PROBLEM: Set down again exactly the lines of the listing below that fall between the line holding "grandes difficultés à" and the line holding "Pour chacun des", inclusive.

──────── RECORDS SUPPLIED

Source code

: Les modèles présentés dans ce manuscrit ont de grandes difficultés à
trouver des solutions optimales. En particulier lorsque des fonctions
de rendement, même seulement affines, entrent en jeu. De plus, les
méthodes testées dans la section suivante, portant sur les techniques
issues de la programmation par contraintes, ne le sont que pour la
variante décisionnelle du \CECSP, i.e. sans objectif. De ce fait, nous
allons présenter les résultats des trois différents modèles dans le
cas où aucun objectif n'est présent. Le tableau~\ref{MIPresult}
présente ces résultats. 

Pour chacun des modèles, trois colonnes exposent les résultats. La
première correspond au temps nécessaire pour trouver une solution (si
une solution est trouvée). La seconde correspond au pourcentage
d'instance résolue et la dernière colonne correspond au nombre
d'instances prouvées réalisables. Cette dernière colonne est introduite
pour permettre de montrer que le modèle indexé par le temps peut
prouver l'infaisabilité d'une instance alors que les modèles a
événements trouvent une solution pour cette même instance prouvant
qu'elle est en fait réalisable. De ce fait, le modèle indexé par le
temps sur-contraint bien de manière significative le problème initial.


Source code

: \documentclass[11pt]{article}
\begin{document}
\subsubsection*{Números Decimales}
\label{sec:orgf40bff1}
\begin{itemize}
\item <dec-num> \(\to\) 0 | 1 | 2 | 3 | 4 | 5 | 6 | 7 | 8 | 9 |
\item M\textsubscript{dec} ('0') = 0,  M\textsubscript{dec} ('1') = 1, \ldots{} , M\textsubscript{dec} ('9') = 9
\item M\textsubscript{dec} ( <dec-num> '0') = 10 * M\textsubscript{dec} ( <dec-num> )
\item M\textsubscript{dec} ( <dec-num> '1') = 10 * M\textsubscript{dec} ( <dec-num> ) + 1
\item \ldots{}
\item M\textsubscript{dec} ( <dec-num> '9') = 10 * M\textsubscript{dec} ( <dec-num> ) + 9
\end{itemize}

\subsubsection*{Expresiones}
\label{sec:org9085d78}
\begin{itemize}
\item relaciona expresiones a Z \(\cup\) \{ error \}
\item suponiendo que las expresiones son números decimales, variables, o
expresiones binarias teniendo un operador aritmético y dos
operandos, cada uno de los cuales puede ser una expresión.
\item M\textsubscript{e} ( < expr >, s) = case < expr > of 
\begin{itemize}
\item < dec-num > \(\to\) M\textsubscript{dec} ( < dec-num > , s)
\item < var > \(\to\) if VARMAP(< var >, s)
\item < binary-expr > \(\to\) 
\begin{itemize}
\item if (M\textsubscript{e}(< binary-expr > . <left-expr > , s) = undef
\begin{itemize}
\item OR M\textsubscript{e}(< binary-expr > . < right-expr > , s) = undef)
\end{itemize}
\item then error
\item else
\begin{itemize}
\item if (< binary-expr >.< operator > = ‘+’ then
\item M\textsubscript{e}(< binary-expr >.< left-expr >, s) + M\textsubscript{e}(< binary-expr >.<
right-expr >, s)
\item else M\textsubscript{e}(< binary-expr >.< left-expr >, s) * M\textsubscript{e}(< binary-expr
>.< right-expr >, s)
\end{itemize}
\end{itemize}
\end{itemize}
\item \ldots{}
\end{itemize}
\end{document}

────────────────

YOUR SOLUTION:
: Les modèles présentés dans ce manuscrit ont de grandes difficultés à
trouver des solutions optimales. En particulier lorsque des fonctions
de rendement, même seulement affines, entrent en jeu. De plus, les
méthodes testées dans la section suivante, portant sur les techniques
issues de la programmation par contraintes, ne le sont que pour la
variante décisionnelle du \CECSP, i.e. sans objectif. De ce fait, nous
allons présenter les résultats des trois différents modèles dans le
cas où aucun objectif n'est présent. Le tableau~\ref{MIPresult}
présente ces résultats. 

Pour chacun des modèles, trois colonnes exposent les résultats. La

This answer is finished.